BIRMINGHAM, Ala. (CN) — The last ship to bring slaves to the United States from Africa in 1860 was set ablaze near the mouth of the Mobile River following the illegal voyage, and a recent archaeological assessment of the sunken vessel revealed the charred timber and other parts that remain.
“We have just concluded the 10-day project to assess Clotilda. As you’ve heard, we did it on time, and we’ve made some interesting discoveries. With those discoveries have come additional questions,” James Delgado, maritime archaeologist with SEARCH Inc., said at a Thursday night meeting in Mobile, Alabama. “As the next few months unfold, given the number of scientists, the number of laboratories that we’re working with, answers will also come.”
Starting May 2, the Alabama Historical Commission, or AHC, conducted a scientific exploration of the infamous vessel, in partnership with SEARCH Inc., Diving with a Purpose, Resolve Marine, and others. Working from a large, red barge anchored near the wreckage, a series of scuba divers explored the site, retrieving timber and other artifacts from the muddy water.
According to Delgado, the project included a conservation analysis that required careful treatment of the retrieved pieces, including the disarticulated timbers that were found scattered outside the ship.
“As every timber came out, the way we worked this was basically a military style using the triage system,” he said. “What we would do is we would lay everything down on the deck of the barge directly adjacent to a large bin that was filled with river water. We didn’t want to take that timber out and then shock it basically and upset the equilibrium that might have preserved it by putting it into a different type of water. So, river water to river water, and we didn’t keep them out that long.”

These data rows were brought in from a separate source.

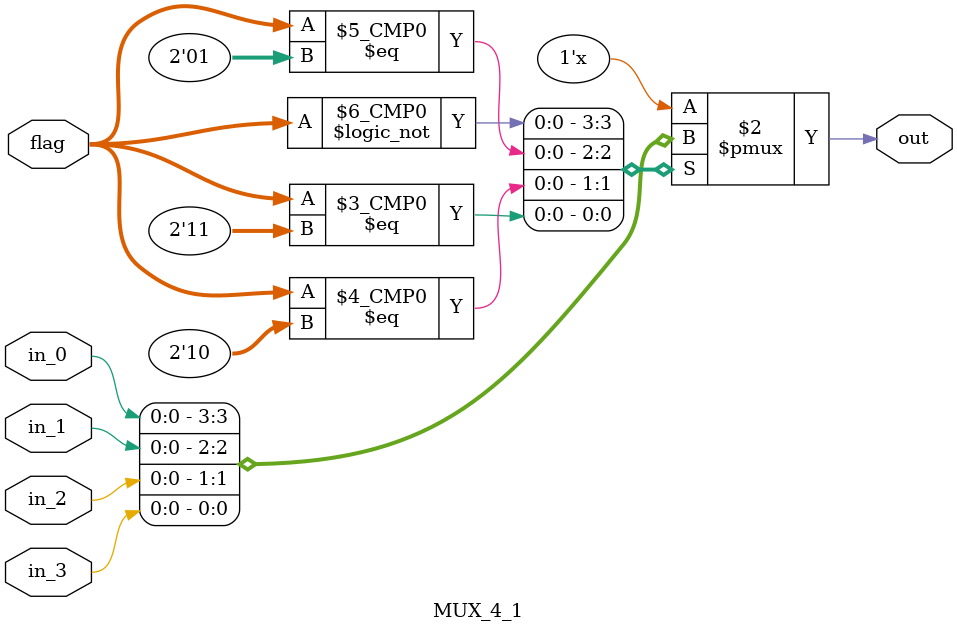
<source format=v>
`timescale 1ns / 1ps


module MUX_4_1( input in_0,
					 input in_1,
					 input in_2,
					 input in_3,
					 input [1:0]flag,
					 output reg out                
    );

always @ (*) begin
case (flag)
	2'b00 : out = in_0;
	2'b01 : out = in_1;
	2'b10 : out = in_2;
	2'b11 : out = in_3;
	default : out = 32'b00000000000000000000000000000000;

endcase
end


endmodule

</source>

Before the scientific assessment could even begin, however, Delgado said the team had to remove the trees that had accumulated along the wreckage.
“Major focus at first was to gain access to Clotilda, for the first time being able to go into a variety of areas, but also to relieve the stress from the number of trees that have come down the river over the years and lodged against it or in it,” said Delgado.
The story of the Clotilda dates back to the eve of the American Civil War, when the importation of slaves had already been banned approximately five decades before. An Alabama plantation owner named Timothy Meaher masterminded the affair, in which 110 slaves were brought back across the Atlantic Ocean from the African country now known as Benin. Having completed the trip, the perpetrators burned and scuttled the Clotilda somewhere in the swampy waters of the Mobile-Tensaw Delta in effort to hide the evidence of their crime.
For years afterwards, the ship’s exact whereabouts remained something of a maritime mystery until its wooden remains were positively identified in May of 2019, after a local journalist named Ben Raines had located the ship a year before.
According to Delgado, the latest exploration revealed several significant pieces that further confirmed the identity of the wreckage and provided additional clues into the ship’s destruction.
“We did find more diagnostic artifacts that, of course, spoke more to the fact that, yes, this is Clotilda. We found more material, more wood now that was very definitely burned,” he said.
Divers also recovered a lead pipe, which was preliminarily identified as being a hawse pipe used for raising and lowering the anchor, as well as a cast iron pulley that was most likely a piece of the ship’s steering mechanism.